Welcome aboard Brother Scott!


----------



## owls84 (Jul 13, 2009)

Welcome Scott. You have a lot of catching up to do so get to it.


----------



## RJS (Jul 13, 2009)

Welcome!


----------



## Bro. Stewart P.M. (Jul 13, 2009)

Welcome Brother Scott!!


----------



## Bill Lins (Jul 13, 2009)

Just remember- DON'T pi$$ off Blake!  ;-)


----------



## Bro. Kurt P.M. (Jul 14, 2009)

Welcome to the Forums !


----------



## scottmh59 (Jul 14, 2009)

Bill_Lins77488 said:


> Just remember- DON'T pi$$ off Blake!  ;-)

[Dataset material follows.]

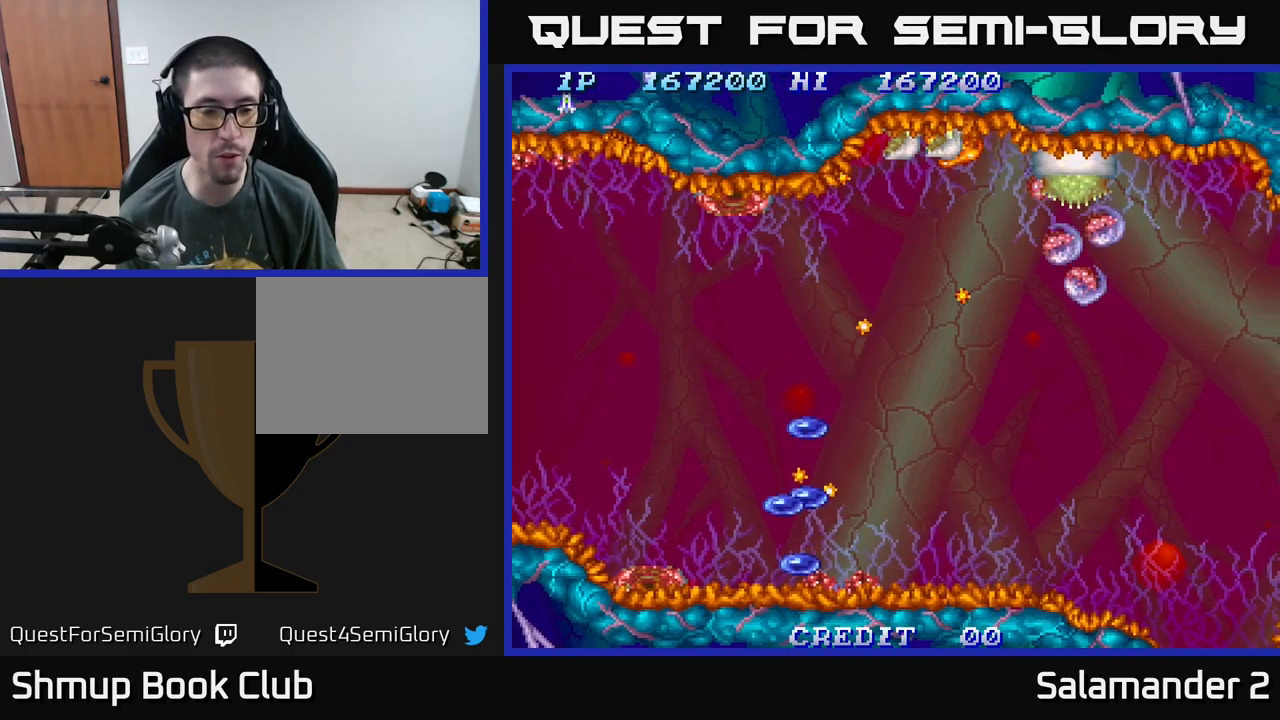
{"buttons": ["DPAD_LEFT"], "right_stick": "center", "events": [[17, "A", "up"], [133, "A", "down"], [250, "DPAD_LEFT", "down"], [267, "A", "up"]]}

way ahead of you...me and blake had a conversaion about just that last night..lol


----------



## susan (Jul 17, 2009)

Brother Scott you seem to have a great many friends they all show great character so hear hear to you all!


----------



## scottmh59 (Jul 17, 2009)

Thank you susan,,yes these are great men and i feel privledged to be here with them.
welcome to the site


----------



## susan (Jul 18, 2009)

Thank you and you are welcome.   Most of the Masons I know are loving, caring, wonderful, loyal, great men.  Dont get me wrong they are still men and not perfect,but they try to better themselves.  That makes them great.   This  makes it hard for someone like me.  See I am a divorced mom of three.  My time surrounded by tese is amazing... but it makes it hard to have a relationship with a non masonic person because they are not like that or jealous of the time spent at the lodge.   To bad all Masons are married.  That would be great ... I admire your wives for being able to support you in your endevors.


----------